(Extracted information):
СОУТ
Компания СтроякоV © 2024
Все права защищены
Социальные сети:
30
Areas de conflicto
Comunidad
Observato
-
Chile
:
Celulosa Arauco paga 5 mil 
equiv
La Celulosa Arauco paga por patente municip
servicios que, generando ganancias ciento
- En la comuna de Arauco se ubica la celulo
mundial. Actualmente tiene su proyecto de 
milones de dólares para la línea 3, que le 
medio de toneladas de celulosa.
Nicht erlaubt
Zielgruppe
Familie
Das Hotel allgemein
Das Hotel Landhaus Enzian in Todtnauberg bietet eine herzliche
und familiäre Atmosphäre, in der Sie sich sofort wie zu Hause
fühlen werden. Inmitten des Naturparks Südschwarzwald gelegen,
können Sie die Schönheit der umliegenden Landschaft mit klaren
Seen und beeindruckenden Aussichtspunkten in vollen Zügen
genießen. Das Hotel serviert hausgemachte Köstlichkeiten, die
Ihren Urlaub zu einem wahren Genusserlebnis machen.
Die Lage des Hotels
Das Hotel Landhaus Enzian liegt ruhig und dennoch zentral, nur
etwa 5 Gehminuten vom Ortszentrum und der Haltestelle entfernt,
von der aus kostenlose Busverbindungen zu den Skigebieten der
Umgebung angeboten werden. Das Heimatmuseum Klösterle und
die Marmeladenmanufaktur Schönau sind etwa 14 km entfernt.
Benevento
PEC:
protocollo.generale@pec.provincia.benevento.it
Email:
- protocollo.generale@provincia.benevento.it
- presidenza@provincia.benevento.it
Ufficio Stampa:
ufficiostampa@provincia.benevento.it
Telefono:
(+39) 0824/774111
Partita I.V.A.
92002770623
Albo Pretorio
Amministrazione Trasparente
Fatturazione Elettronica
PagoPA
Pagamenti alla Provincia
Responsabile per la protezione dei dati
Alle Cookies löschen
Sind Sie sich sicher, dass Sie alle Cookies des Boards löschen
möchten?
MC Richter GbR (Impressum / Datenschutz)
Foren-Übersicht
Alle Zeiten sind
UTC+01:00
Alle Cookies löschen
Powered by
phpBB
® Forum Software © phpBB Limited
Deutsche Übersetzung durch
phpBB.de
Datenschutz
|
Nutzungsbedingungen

(Task goal):
Determine how many lines of the data above contain the string "werden", and answer with the number only.

(Exercise answer):
2